Governo Lula projeta ajuste gradual das contas públicas para reduzir juros
Ministro Dario Durigan afirma que eventual novo mandato manterá arcabouço fiscal com foco em corte de gastos e aumento de arrecadação.
Pontos principais
- A equipe econômica de Lula planeja manter o atual arcabouço fiscal em um possível novo mandato.
- O ajuste fiscal proposto prevê uma redução de dois pontos do PIB, mantendo o ritmo da gestão atual.
- O plano inclui o corte de gastos obrigatórios e a revisão de setores para elevar a arrecadação.
- A estratégia visa equilibrar a manutenção de investimentos sociais com a redução da taxa básica de juros, hoje em 14% ao ano.
O ministro da Fazenda, Dario Durigan, sinalizou que a estratégia econômica de um eventual novo mandato do presidente Lula priorizará a continuidade do arcabouço fiscal vigente. O plano prevê um ajuste gradual nas contas públicas, com meta de reduzir o déficit em dois pontos do PIB, mantendo a intensidade observada na gestão atual. Para viabilizar esse cenário, o governo pretende combinar o corte de despesas obrigatórias com medidas voltadas ao aumento da arrecadação em setores considerados desfavorecidos pelo sistema tributário atual.

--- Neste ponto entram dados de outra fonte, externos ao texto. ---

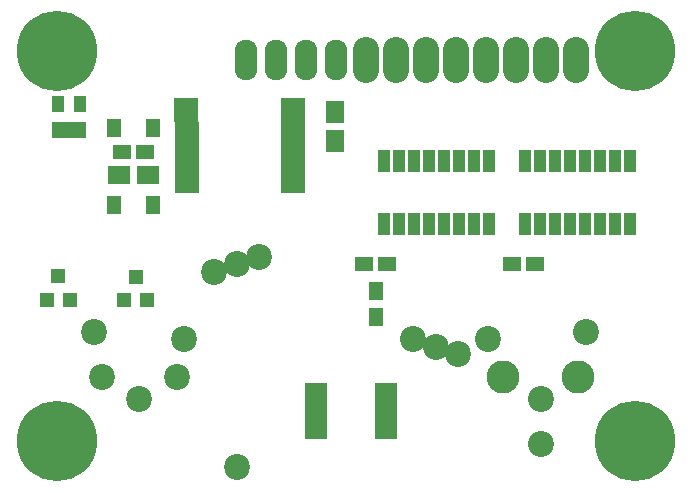
<source format=gbs>
G04 #@! TF.FileFunction,Soldermask,Bot*
%FSLAX46Y46*%
G04 Gerber Fmt 4.6, Leading zero omitted, Abs format (unit mm)*
G04 Created by KiCad (PCBNEW 4.0.6) date 08/02/17 17:45:47*
%MOMM*%
%LPD*%
G01*
G04 APERTURE LIST*
%ADD10C,0.100000*%
%ADD11C,2.198320*%
%ADD12C,2.200000*%
%ADD13C,2.800000*%
%ADD14O,1.924000X3.448000*%
%ADD15O,2.200860X3.900120*%
%ADD16R,1.850000X0.850000*%
%ADD17R,1.000000X1.900000*%
%ADD18R,1.600000X1.150000*%
%ADD19R,1.900000X1.650000*%
%ADD20R,1.650000X1.900000*%
%ADD21R,1.300000X1.600000*%
%ADD22R,1.200000X1.300000*%
%ADD23R,1.050000X1.460000*%
%ADD24R,2.100000X2.000000*%
%ADD25C,6.800000*%
G04 APERTURE END LIST*
D10*
D11*
X114810000Y-88365000D03*
X114175000Y-91540000D03*
X111000000Y-93445000D03*
X107825000Y-91540000D03*
X107190000Y-87730000D03*
X119255000Y-99160000D03*
X119255000Y-82015000D03*
X117350000Y-82650000D03*
X121160000Y-81380000D03*
D12*
X140555000Y-88365000D03*
D13*
X141825000Y-91540000D03*
D12*
X145000000Y-93445000D03*
D13*
X148175000Y-91540000D03*
D12*
X148810000Y-87730000D03*
X145000000Y-97225000D03*
X136110000Y-89000000D03*
X138015000Y-89635000D03*
X134205000Y-88365000D03*
D14*
X125095000Y-64770000D03*
X127635000Y-64770000D03*
D15*
X140335000Y-64770000D03*
X142875000Y-64770000D03*
X145415000Y-64770000D03*
X147955000Y-64770000D03*
D16*
X125984000Y-96438000D03*
X125984000Y-95788000D03*
X125984000Y-95138000D03*
X125984000Y-94488000D03*
X125984000Y-93838000D03*
X125984000Y-93188000D03*
X125984000Y-92538000D03*
X131884000Y-92538000D03*
X131884000Y-93188000D03*
X131884000Y-93838000D03*
X131884000Y-94488000D03*
X131884000Y-95138000D03*
X131884000Y-95788000D03*
X131884000Y-96438000D03*
D17*
X131699000Y-73246000D03*
X132969000Y-73246000D03*
X134239000Y-73246000D03*
X135509000Y-73246000D03*
X136779000Y-73246000D03*
X138049000Y-73246000D03*
X139319000Y-73246000D03*
X140589000Y-73246000D03*
X140589000Y-78646000D03*
X139319000Y-78646000D03*
X138049000Y-78646000D03*
X136779000Y-78646000D03*
X135509000Y-78646000D03*
X134239000Y-78646000D03*
X132969000Y-78646000D03*
X131699000Y-78646000D03*
D18*
X109550000Y-72500000D03*
X111450000Y-72500000D03*
D19*
X109250000Y-74500000D03*
X111750000Y-74500000D03*
D18*
X142560000Y-82042000D03*
X144460000Y-82042000D03*
X130050000Y-82000000D03*
X131950000Y-82000000D03*
D20*
X127600000Y-69100000D03*
X127600000Y-71600000D03*
D21*
X108850000Y-77000000D03*
X112150000Y-77000000D03*
X108850000Y-70500000D03*
X112150000Y-70500000D03*
D22*
X111633000Y-85090000D03*
X109733000Y-85090000D03*
X110683000Y-83090000D03*
X105090000Y-85058000D03*
X103190000Y-85058000D03*
X104140000Y-83058000D03*
D15*
X130175000Y-64770000D03*
X132715000Y-64770000D03*
X135255000Y-64770000D03*
X137795000Y-64770000D03*
D14*
X120015000Y-64770000D03*
X122555000Y-64770000D03*
D21*
X131064000Y-84287000D03*
X131064000Y-86487000D03*
D23*
X106000000Y-70700000D03*
X105050000Y-70700000D03*
X104100000Y-70700000D03*
X104100000Y-68500000D03*
X106000000Y-68500000D03*
D24*
X124050000Y-69000000D03*
X124000000Y-71000000D03*
X124000000Y-73000000D03*
X124000000Y-75000000D03*
X114950000Y-69000000D03*
X115000000Y-71000000D03*
X115000000Y-73000000D03*
X115000000Y-75000000D03*
D17*
X143637000Y-73246000D03*
X144907000Y-73246000D03*
X146177000Y-73246000D03*
X147447000Y-73246000D03*
X148717000Y-73246000D03*
X149987000Y-73246000D03*
X151257000Y-73246000D03*
X152527000Y-73246000D03*
X152527000Y-78646000D03*
X151257000Y-78646000D03*
X149987000Y-78646000D03*
X148717000Y-78646000D03*
X147447000Y-78646000D03*
X146177000Y-78646000D03*
X144907000Y-78646000D03*
X143637000Y-78646000D03*
D25*
X104000000Y-64000000D03*
X104000000Y-97000000D03*
X153000000Y-64000000D03*
X153000000Y-97000000D03*
M02*

</source>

O objetivo central da proposta é criar condições macroeconômicas favoráveis para a redução da taxa básica de juros, que se encontra em 14% ao ano. Ao buscar o equilíbrio fiscal, o governo tenta conciliar a sustentabilidade das contas públicas com a preservação de investimentos sociais e infraestrutura, elementos que a equipe econômica considera fundamentais para a estabilidade do país.